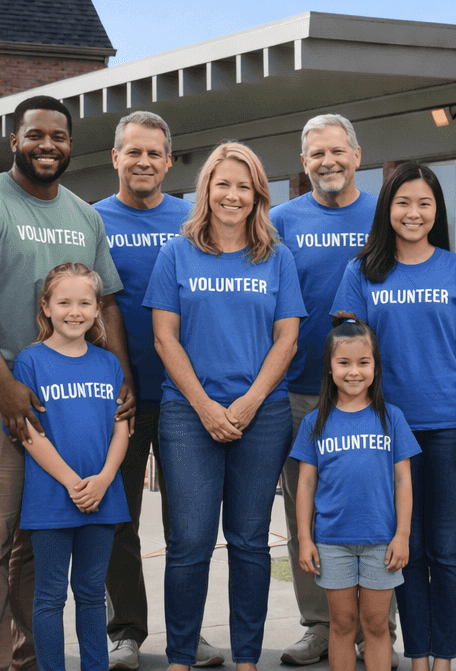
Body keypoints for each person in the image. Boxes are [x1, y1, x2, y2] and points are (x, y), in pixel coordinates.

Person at [0, 95, 133, 671]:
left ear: (71, 144)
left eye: (59, 136)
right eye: (36, 135)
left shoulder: (84, 215)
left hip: (75, 401)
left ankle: (29, 657)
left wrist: (121, 374)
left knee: (35, 544)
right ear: (14, 141)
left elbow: (110, 304)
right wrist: (1, 380)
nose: (48, 145)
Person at [144, 142, 305, 671]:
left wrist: (250, 402)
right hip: (188, 414)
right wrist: (207, 407)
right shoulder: (177, 253)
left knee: (250, 541)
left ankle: (247, 660)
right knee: (189, 540)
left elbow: (287, 339)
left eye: (243, 186)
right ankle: (181, 658)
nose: (232, 195)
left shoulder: (276, 257)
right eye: (223, 184)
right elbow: (165, 338)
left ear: (257, 194)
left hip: (263, 415)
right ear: (206, 191)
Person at [331, 163, 456, 671]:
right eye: (403, 202)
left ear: (437, 210)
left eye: (424, 203)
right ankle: (416, 655)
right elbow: (347, 352)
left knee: (444, 550)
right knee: (408, 549)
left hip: (447, 426)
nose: (414, 213)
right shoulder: (361, 272)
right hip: (385, 431)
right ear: (387, 209)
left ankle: (442, 657)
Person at [92, 112, 223, 671]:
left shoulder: (195, 219)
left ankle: (187, 635)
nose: (143, 161)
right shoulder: (89, 220)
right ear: (116, 157)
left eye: (154, 153)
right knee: (117, 519)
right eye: (133, 152)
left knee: (187, 526)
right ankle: (125, 631)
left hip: (185, 398)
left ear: (170, 161)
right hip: (113, 397)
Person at [270, 115, 381, 668]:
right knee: (306, 516)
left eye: (337, 151)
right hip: (300, 393)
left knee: (372, 512)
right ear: (304, 161)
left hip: (374, 394)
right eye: (316, 154)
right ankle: (319, 625)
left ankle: (373, 627)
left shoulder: (385, 214)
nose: (328, 162)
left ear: (358, 155)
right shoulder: (280, 220)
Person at [13, 262, 132, 671]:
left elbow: (122, 428)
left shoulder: (108, 364)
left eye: (85, 303)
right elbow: (30, 434)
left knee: (91, 593)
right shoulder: (30, 362)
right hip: (51, 498)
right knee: (49, 596)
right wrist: (71, 482)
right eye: (64, 302)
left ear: (98, 308)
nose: (74, 311)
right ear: (46, 306)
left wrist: (103, 480)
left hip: (103, 496)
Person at [291, 316, 417, 671]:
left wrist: (402, 535)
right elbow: (305, 484)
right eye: (343, 363)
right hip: (333, 542)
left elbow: (404, 481)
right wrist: (305, 538)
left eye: (363, 363)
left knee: (376, 625)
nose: (353, 372)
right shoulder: (314, 422)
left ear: (375, 367)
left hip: (381, 541)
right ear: (329, 368)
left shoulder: (390, 418)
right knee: (343, 624)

============================================================

[Required work]: Each line of the listing above that contains the word "wrist" is to be copied.

[Response to the task]:
left wrist: (121, 374)
right wrist: (1, 380)
left wrist: (250, 402)
right wrist: (207, 407)
right wrist: (71, 482)
left wrist: (103, 480)
left wrist: (402, 535)
right wrist: (305, 538)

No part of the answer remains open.